Strona:Stefan Grabiński - Ciemne siły.djvu/47

Z Wikiźródeł, wolnej biblioteki
Ta strona została przepisana.

Wrocki.
Co to wszystko znaczy, Różo? Mówisz w zagadkach...
Norski (przerywając mu).
A propos książek, które zamówiłeś onegdaj w księgarni. Byłem dziś u Tassoniego na wywiadzie w tej sprawie: kazał ci powiedzieć, że przesyłka nadejdzie dziś koło 8-mej; możesz więc mieć książki jeszcze dziś wieczorem.

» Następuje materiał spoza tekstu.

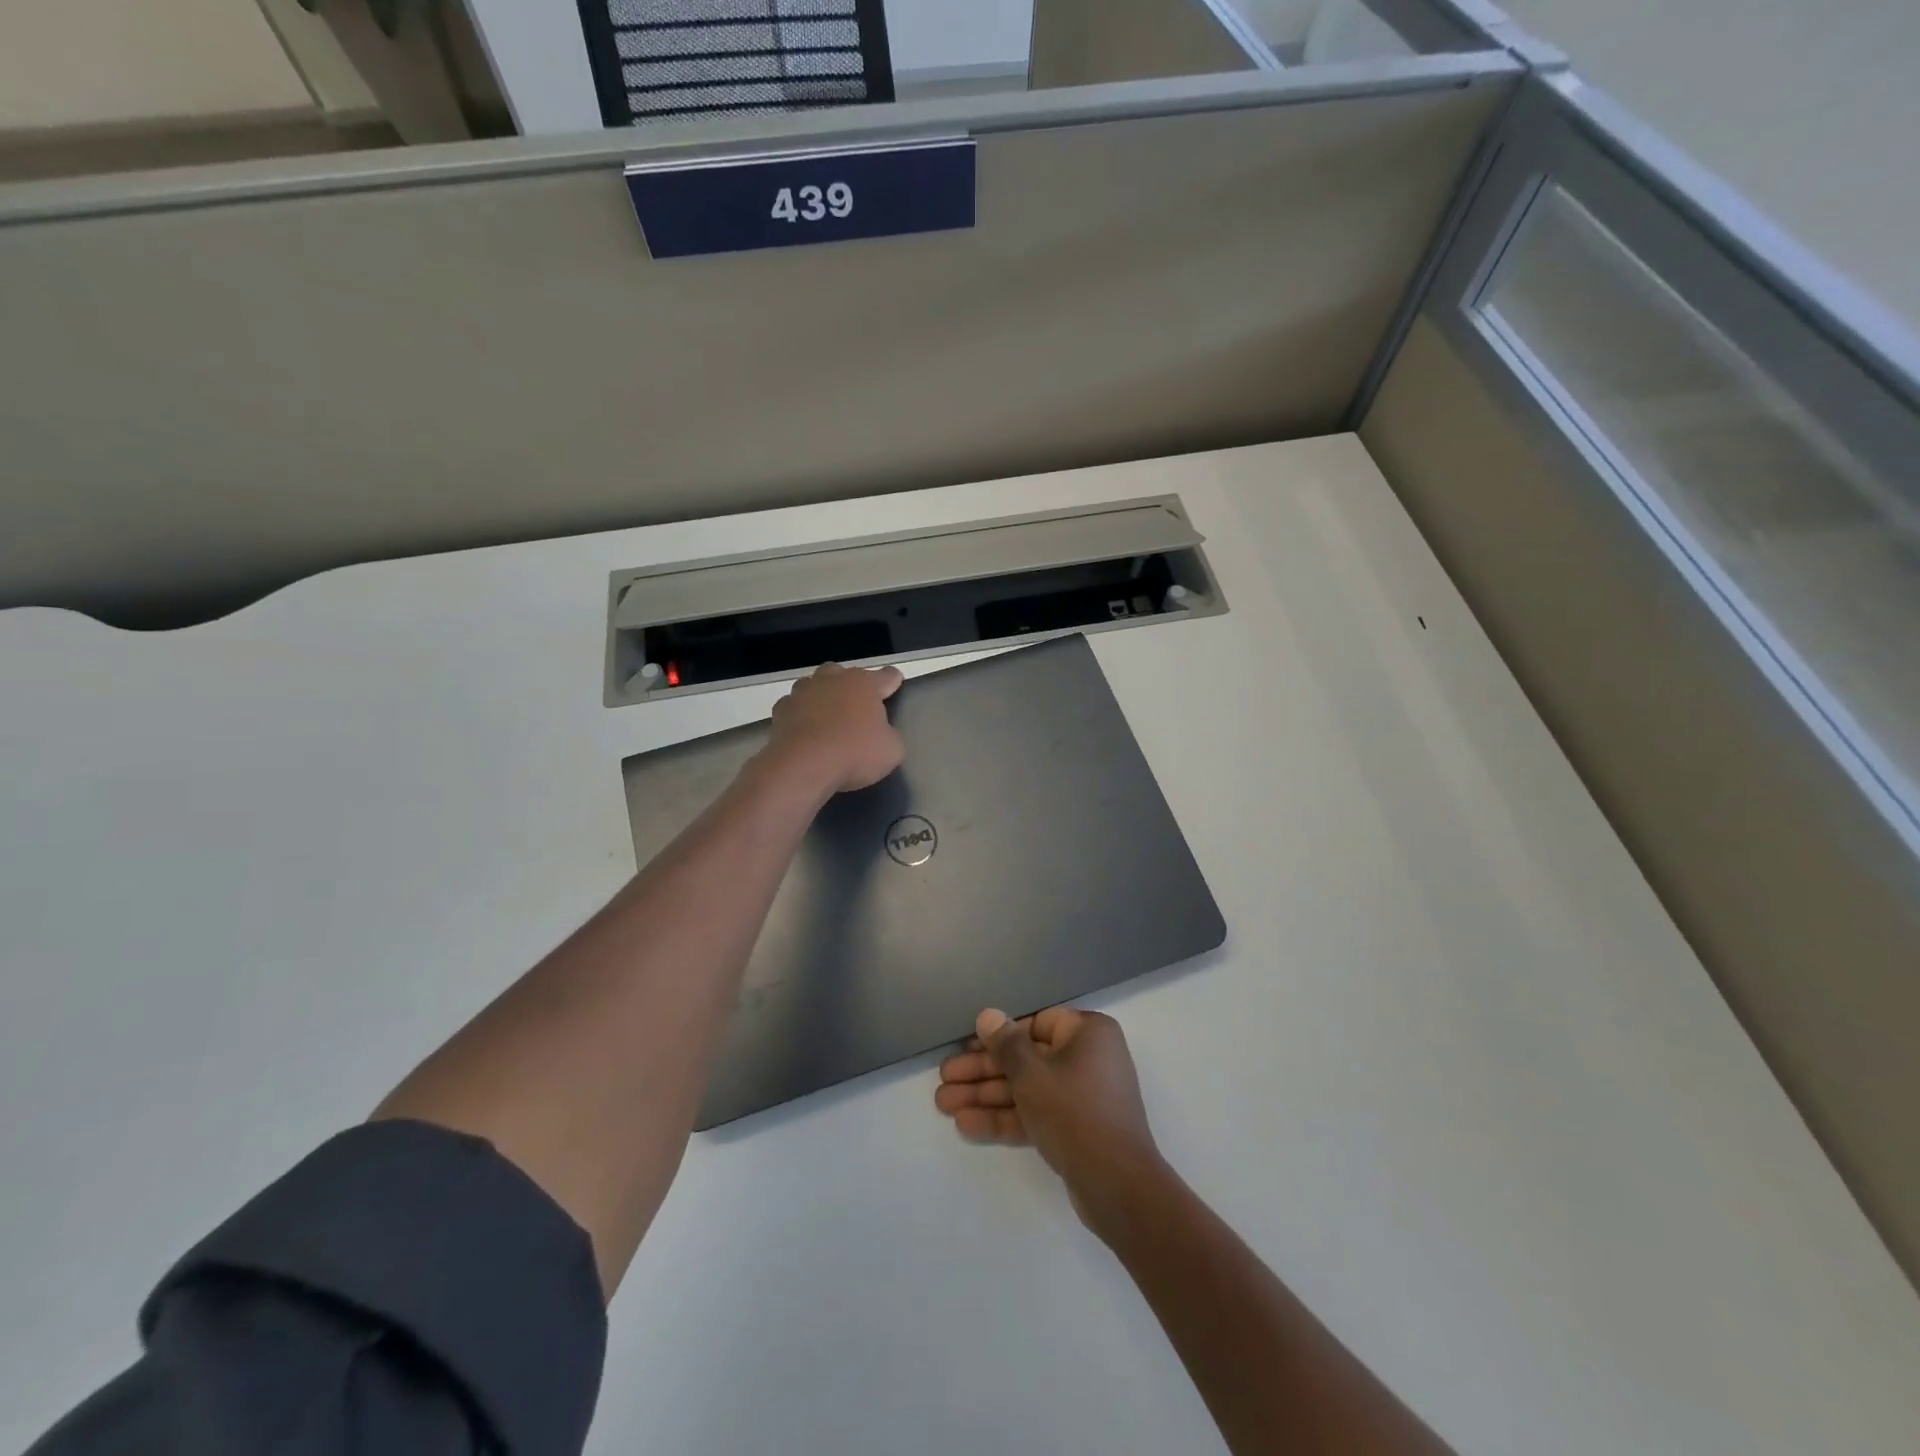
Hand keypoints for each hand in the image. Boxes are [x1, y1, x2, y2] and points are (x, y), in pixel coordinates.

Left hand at [763, 662, 905, 795]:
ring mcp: (803, 691)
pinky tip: (804, 729)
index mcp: (864, 684)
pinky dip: (801, 714)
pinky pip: (795, 706)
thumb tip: (885, 734)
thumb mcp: (892, 751)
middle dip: (852, 686)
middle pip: (846, 674)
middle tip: (858, 706)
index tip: (895, 683)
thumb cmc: (854, 754)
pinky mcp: (781, 708)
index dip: (893, 681)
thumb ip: (891, 736)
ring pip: (816, 684)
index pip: (886, 676)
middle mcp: (833, 679)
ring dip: (823, 695)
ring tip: (828, 715)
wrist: (802, 766)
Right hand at [936, 1006, 1166, 1227]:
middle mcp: (1088, 1058)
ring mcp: (1082, 1096)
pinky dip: (1005, 1118)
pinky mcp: (1075, 1129)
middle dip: (983, 1071)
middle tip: (944, 1077)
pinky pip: (1035, 1114)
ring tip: (942, 1103)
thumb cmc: (1075, 1113)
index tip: (966, 1043)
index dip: (999, 1034)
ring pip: (1026, 1089)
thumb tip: (988, 1015)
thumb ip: (1006, 1044)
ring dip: (986, 1096)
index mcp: (1088, 1033)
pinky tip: (966, 1124)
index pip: (1036, 1023)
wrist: (1118, 1187)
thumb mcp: (1033, 1074)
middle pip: (1026, 1058)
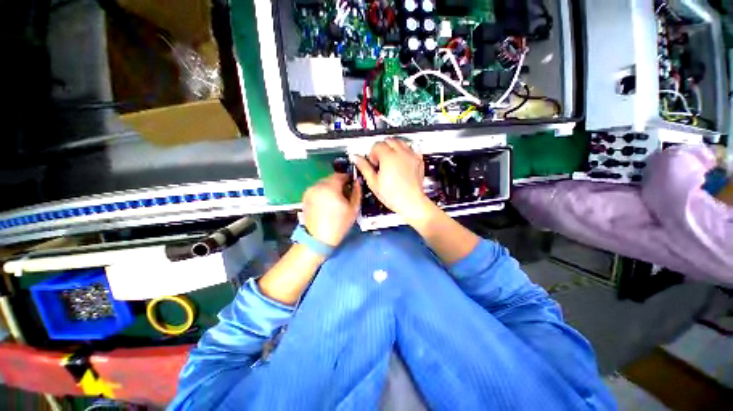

Wrocki (patrząc na zegarek).
Dziękuję ci Ryszardzie — że też o wszystkiem pamiętasz: Nie omieszkam zaglądnąć tam za godzinę. (Patrzy pilnie na niebo, na którem nagle coś widocznie zauważył; zmienia pozycję i podniósłszy się lekko na palcach, wyciąga rękę ku górze, wskazując w dal:) Patrzcie, patrzcie, co za przepyszny widok! (Norscy zbliżają się ku terasie. Róża patrzy na niebo, Ryszard po krótkim rzucie oczu w tę samą stronę obserwuje raczej plastyczne ruchy Wrockiego).
Róża.
Rzeczywiście niezwykły obraz! Co za szerokie, białe koło mew!